2. FORGIVENESS IS: Keeping your eyes open
No pretending. No playing games. You are aware of the hurt, you see the pain, you know who did it. Yet you are still willing to forgive.

3. FORGIVENESS IS: Showing mercy
Retaliation is what they deserve, but mercy is the fruit of forgiveness.

4. FORGIVENESS IS: Keeping no record of wrongs
You may not forget a hurt for a long time after you have extended forgiveness, but burying the list and not bringing it up is part of the forgiving.

5. FORGIVENESS IS: An attitude
Forgiveness really begins with a choice you make. You think forgiveness and act forgiveness. Forgiveness comes out of you because it is what you see, what you think and what you believe.

6. FORGIVENESS IS: A lifestyle
When forgiveness becomes a habit, it has become a lifestyle.

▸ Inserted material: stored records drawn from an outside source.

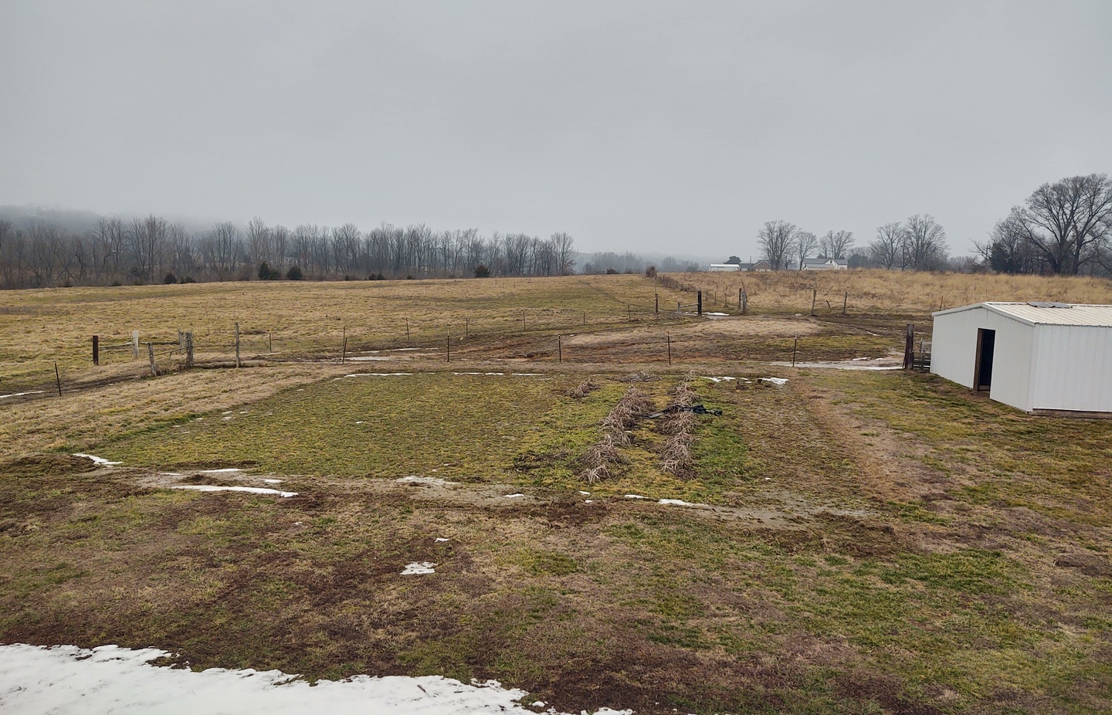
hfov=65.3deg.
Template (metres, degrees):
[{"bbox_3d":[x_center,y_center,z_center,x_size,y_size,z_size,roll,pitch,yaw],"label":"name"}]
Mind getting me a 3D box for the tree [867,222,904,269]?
[{"bbox_3d":[112.130,-37.670,295.000,12.410,16.550,11.170,0,6,0],"label":"tree"}]

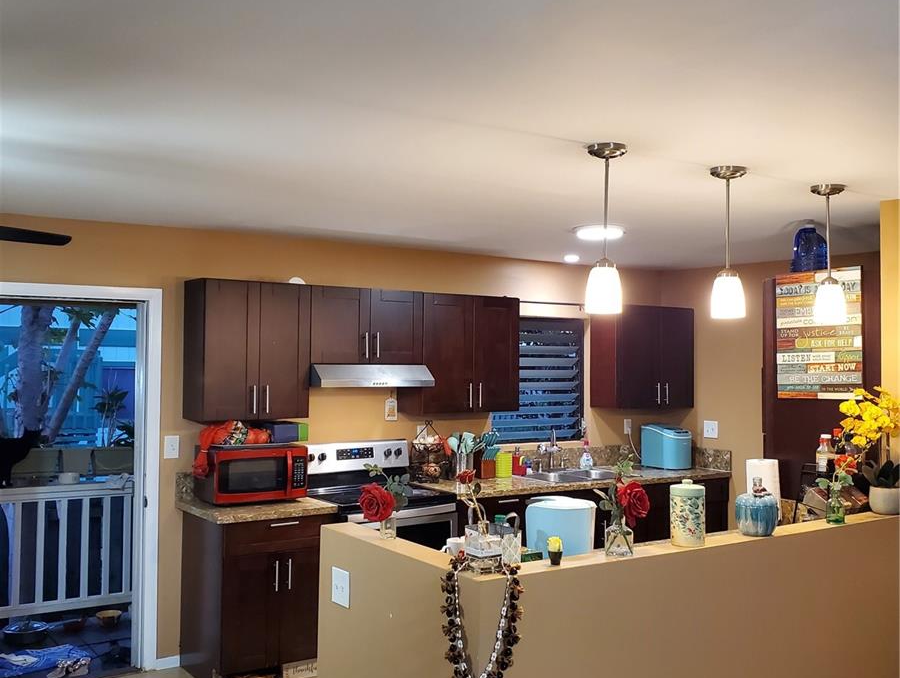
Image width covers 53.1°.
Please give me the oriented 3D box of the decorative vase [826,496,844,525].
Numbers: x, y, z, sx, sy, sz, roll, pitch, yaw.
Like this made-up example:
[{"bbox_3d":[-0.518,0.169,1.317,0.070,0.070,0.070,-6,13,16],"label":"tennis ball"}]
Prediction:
[{"bbox_3d":[1.542,0.677,3.598,0.074,0.115,0.074,2,-2,-34],"label":"decorative vase"}]

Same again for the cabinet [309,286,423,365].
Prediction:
[{"bbox_3d":[-0.560,-0.072,5.502,0.761,0.446,0.298,2,-2,-34],"label":"cabinet"}]

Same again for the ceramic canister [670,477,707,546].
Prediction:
[{"bbox_3d":[0.828,0.604,3.134,0.123,0.218,0.123,1,-2,0],"label":"ceramic canister"}]

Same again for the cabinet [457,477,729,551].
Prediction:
[{"bbox_3d":[0.879,1.441,6.262,2.470,0.876,0.590,2,-2,-34],"label":"cabinet"}]

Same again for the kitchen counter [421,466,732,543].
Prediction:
[{"bbox_3d":[0.873,1.402,6.194,2.465,0.890,0.649,2,-3,-35],"label":"kitchen counter"}]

You don't have to weigh each situation and decide if you are going to forgive....forgiving is part of you.

7. FORGIVENESS IS: A process
Forgiving sometimes takes steps to complete. Take one step at a time and you will be successful!

My ROAD TO FORGIVING began that day I mailed that Christmas card to a man I never met. God had more in store for me than to just mail a letter, God wanted me to see the eyes that I had longed for...

check back on Thursday, for THANKFUL THURSDAY. I will post the letter that thrust me into this journey of forgiveness and restoration. PART 3 of "My Fathers Eyes" will reveal my birth fathers reaction to the letter.


With a FORGIVING heart;




Laurie
READ PART THREE HERE

4 comments:

Cheri said...

I love your open heart.

Sharon said...

Wow, intriguing. You are such an awesome writer. I can't wait for Thursday's post! :0)

Laura said...

Laurie,
I appreciate you and your heart of gold. Thank you for opening up and telling your story. I know it will minister to everyone who reads it. I am praying for you!
Love,
Laura

Anonymous said...

What a neat story! I am going through my own journey of forgiveness. The devil keeps trying to trip me up, but I keep reminding him that I CHOOSE to forgive!